/bloom

A Bloom filter implementation in Golang

Primary LanguageGoMIT LicenseMIT

bloom

A Bloom filter implementation in Golang.

Documentation can be found on godocs.org

Pull requests and feedback are welcome!

What is a Bloom filter?

A bloom filter is a data structure that can be used to test set membership. It's probabilistic, so it's not always right, BUT it's always right when it comes to false negatives. That is, when it tells you something isn't a set member, it's telling you the truth.

The Wikipedia article has a nice overall description of Bloom Filters. I referred to Bloom's original paper, "Space/Time Trade-offs in Hash Coding with Allowable Errors" as well as "Building a Better Bloom Filter" by Kirsch and Mitzenmacher. As well, this fantastic blog post by Jonathan Ellis inspired me to make sure I selected a hashing function with good avalanche characteristics, which is why after a few hours of research I selected Murmur3.

How does it work?

Let's suppose we want to create a tiny bloom filter of just 64 bits all set to 0. Each bit has a positional address from zero to sixty-three. When we want to add an item to the filter, we can use a hashing function that produces output in the range 0-63, hash the input, and treat the output as the address of the bit we will set to 1. In this simple example, we will only set one bit, but generally we would want to hash mutliple times. Once the bit is set, the filter consists of sixty-three 0 bits and one 1 bit in a seemingly random position.

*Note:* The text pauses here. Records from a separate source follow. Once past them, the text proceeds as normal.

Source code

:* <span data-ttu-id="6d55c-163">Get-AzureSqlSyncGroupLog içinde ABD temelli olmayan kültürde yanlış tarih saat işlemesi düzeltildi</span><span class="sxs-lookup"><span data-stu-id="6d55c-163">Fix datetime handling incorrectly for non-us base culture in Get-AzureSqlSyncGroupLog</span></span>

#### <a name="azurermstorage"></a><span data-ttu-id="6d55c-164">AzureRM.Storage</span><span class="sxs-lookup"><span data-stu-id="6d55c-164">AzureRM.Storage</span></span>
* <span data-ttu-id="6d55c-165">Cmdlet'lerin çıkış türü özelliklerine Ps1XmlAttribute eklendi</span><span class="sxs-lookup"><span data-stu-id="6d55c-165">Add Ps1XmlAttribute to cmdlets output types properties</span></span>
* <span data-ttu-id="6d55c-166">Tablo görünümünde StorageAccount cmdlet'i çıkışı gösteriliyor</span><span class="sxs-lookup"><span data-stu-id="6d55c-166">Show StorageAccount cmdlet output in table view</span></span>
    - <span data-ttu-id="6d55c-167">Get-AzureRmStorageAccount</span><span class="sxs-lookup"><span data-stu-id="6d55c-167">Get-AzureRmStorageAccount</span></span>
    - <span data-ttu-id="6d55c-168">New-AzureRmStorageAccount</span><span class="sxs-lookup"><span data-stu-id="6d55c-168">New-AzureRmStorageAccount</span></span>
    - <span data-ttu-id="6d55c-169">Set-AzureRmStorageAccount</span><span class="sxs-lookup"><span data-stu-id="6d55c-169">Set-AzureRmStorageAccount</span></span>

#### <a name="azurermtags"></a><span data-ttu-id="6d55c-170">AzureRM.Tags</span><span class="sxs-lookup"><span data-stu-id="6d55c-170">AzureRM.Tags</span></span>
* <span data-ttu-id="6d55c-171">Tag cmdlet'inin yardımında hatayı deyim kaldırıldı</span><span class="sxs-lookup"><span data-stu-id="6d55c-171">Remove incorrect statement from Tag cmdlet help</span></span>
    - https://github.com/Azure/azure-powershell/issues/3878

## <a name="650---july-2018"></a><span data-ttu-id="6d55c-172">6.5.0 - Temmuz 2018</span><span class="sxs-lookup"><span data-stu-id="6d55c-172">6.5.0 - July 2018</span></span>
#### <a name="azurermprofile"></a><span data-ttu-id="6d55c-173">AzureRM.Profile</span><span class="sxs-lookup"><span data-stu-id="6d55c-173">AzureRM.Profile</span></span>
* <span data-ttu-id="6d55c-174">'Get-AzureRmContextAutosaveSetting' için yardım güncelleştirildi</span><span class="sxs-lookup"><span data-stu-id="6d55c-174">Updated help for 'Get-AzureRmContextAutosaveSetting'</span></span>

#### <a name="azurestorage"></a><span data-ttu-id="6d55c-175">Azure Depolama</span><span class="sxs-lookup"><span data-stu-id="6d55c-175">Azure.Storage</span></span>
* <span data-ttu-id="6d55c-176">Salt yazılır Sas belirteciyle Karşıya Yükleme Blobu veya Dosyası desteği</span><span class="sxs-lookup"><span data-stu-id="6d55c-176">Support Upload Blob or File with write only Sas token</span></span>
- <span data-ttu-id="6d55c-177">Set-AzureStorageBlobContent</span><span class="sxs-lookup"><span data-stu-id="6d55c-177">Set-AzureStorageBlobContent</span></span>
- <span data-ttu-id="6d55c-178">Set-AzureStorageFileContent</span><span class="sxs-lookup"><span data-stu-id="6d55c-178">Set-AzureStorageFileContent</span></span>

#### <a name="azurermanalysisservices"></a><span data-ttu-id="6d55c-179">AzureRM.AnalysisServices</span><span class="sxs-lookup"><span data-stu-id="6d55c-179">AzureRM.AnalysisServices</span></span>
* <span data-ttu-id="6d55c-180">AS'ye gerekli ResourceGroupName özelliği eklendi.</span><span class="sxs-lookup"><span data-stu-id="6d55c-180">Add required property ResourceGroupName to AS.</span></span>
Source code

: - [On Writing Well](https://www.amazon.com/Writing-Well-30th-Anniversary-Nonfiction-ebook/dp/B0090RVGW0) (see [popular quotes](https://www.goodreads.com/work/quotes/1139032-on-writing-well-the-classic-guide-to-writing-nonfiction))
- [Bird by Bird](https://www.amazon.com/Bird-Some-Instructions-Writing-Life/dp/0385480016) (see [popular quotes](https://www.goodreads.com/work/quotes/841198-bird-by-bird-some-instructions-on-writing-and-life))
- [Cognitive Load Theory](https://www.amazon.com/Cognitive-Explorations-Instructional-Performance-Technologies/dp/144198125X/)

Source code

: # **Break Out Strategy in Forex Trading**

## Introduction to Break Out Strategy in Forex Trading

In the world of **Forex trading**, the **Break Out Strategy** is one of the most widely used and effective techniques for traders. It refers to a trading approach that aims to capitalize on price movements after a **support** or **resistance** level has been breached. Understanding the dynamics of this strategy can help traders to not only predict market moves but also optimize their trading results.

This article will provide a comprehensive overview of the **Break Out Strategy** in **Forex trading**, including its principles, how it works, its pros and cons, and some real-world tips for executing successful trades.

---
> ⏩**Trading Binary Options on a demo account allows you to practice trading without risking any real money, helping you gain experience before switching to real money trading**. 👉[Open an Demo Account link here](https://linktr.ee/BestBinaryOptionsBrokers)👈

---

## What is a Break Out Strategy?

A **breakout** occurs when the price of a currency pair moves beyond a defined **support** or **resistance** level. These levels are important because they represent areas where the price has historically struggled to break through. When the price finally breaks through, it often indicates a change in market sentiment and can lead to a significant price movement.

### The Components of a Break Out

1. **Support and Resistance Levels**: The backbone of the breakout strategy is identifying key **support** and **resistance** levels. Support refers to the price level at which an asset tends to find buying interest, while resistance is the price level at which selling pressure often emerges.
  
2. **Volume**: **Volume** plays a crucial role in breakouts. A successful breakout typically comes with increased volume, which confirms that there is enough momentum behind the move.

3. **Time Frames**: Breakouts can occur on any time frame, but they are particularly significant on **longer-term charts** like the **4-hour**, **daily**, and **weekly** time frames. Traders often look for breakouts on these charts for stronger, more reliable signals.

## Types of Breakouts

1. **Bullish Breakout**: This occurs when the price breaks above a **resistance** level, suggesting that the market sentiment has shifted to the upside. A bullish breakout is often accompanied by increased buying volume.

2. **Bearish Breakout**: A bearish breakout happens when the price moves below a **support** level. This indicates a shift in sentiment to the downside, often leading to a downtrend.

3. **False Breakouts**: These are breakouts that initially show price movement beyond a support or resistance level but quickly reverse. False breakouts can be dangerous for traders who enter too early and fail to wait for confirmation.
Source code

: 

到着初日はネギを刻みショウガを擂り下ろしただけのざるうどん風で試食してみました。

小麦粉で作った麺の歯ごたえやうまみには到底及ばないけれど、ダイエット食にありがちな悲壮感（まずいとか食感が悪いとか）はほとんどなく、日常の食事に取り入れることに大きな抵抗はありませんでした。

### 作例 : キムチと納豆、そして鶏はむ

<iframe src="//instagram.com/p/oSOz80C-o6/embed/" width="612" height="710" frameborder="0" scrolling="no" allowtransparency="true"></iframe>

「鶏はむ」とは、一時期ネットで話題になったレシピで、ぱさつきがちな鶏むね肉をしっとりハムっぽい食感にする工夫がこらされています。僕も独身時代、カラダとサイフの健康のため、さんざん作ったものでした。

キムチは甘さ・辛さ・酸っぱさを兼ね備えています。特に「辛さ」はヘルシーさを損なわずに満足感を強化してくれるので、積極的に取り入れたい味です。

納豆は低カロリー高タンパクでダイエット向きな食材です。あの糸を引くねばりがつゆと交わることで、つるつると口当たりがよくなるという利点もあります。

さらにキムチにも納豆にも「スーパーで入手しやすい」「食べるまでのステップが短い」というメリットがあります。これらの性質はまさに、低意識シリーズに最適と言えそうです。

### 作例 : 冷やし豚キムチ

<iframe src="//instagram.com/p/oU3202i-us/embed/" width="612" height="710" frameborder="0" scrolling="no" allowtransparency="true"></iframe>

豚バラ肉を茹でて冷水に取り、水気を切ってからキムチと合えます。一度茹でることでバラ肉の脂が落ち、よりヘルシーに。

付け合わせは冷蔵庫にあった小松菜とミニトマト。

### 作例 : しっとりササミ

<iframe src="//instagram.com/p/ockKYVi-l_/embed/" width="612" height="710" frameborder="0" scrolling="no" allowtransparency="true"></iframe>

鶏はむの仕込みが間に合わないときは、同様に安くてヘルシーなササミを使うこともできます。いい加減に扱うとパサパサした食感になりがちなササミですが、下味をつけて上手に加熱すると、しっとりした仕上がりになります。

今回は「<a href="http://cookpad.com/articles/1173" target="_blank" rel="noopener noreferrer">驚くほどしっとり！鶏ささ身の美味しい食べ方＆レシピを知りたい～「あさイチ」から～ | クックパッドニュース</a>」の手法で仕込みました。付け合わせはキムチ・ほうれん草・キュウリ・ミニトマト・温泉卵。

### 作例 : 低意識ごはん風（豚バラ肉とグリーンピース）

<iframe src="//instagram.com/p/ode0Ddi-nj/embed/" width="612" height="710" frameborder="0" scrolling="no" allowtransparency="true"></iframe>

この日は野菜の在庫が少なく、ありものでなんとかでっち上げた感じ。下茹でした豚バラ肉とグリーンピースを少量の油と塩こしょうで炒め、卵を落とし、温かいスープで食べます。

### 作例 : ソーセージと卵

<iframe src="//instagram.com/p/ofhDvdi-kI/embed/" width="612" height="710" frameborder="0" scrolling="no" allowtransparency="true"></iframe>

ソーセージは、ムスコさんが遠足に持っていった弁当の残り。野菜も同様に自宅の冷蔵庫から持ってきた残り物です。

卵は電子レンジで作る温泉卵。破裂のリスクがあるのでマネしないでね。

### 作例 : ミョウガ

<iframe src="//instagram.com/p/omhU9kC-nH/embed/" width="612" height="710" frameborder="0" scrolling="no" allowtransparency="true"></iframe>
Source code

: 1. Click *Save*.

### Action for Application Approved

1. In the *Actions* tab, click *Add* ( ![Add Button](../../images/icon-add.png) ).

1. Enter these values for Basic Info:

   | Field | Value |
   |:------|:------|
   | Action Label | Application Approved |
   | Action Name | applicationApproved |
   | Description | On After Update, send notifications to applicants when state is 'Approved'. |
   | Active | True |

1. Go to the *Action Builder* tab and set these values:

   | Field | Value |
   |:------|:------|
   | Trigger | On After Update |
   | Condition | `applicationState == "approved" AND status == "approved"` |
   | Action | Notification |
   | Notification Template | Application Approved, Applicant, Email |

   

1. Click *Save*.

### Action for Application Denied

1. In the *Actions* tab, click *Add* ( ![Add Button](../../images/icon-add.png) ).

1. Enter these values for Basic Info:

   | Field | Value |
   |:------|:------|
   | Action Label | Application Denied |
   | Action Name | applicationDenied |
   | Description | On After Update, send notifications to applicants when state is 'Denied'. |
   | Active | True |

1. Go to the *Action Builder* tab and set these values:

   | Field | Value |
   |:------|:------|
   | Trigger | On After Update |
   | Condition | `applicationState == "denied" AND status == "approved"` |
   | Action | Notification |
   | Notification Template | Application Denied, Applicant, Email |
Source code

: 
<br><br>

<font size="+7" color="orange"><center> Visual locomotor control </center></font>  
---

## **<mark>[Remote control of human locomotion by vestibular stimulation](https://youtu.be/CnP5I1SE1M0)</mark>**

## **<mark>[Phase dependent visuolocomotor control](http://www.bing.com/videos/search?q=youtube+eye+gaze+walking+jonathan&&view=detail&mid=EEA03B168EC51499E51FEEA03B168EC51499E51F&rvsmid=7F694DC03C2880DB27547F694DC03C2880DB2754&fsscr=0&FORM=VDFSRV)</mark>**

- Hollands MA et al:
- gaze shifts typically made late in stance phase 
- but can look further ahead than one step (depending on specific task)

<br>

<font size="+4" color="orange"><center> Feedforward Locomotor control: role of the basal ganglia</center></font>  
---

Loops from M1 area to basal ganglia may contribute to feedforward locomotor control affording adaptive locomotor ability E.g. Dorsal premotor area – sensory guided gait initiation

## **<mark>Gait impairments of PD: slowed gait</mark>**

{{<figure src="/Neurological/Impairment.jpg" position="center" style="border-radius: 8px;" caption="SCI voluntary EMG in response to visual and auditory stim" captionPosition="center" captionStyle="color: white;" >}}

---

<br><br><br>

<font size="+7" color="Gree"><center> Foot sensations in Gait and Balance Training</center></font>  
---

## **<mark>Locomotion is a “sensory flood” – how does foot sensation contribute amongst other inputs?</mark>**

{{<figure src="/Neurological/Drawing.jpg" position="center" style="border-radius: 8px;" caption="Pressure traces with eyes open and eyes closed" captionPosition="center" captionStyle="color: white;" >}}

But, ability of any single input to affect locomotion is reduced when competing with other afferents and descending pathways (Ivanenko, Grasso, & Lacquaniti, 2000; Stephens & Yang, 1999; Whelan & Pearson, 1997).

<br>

Now, to test whether an item is in the set, we follow the same procedure of hashing the item. This time, instead of setting the bit in that position to 1, we simply test that it is set to 1 already. If not, then this item cannot be in the set -- if it was, that bit would be 1. If the bit we test is 1, then this item is probably in the set.

It's worth noting that any other input value has a 1/64 chance of being hashed into the same bit as our original item. This is precisely how false positives come to be!

How do I use it?

Here's a simple example:

package main

import (
	"fmt"
	"github.com/turgon/bloom"
)

func main() {
	b := bloom.NewBloom(64, 1)

	b.Insert([]byte("test"))

	if b.Test([]byte("test")) {
		fmt.Println("The test member is in the set!")
	}

	if b.Test([]byte("not test")) {
		fmt.Println("A non-set member is  in the set! Oh no!")
	}
}

Here's an example that makes use of the package's utility methods:

package main

import (
	"fmt"
	"github.com/turgon/bloom"
)

func main() {
	// I have 97 items to put into a filter and I can't tolerate
	// more than 3% false positive probability.
	// How big should my filter be?

	bestSize := bloom.OptimalFilterSize(97, 0.03)

	// Now that I know how big the filter should be, how many 
	// hashes should I use to minimize the false positive probability?
	bestHashes := bloom.OptimalHashNumber(bestSize, 97)

	// Great! But, what is the estimated false positive probability
	// given these inputs? 
	estimate := bloom.EstimateFalsePositives(bestHashes, bestSize, 97)

	fmt.Printf("Given 97 items and a 3%% false positive bound, we need a filter with %v bits and %v hashes. It hash a false positive probability of %4.4f%%\n", bestSize, bestHashes, 100.0*estimate)
}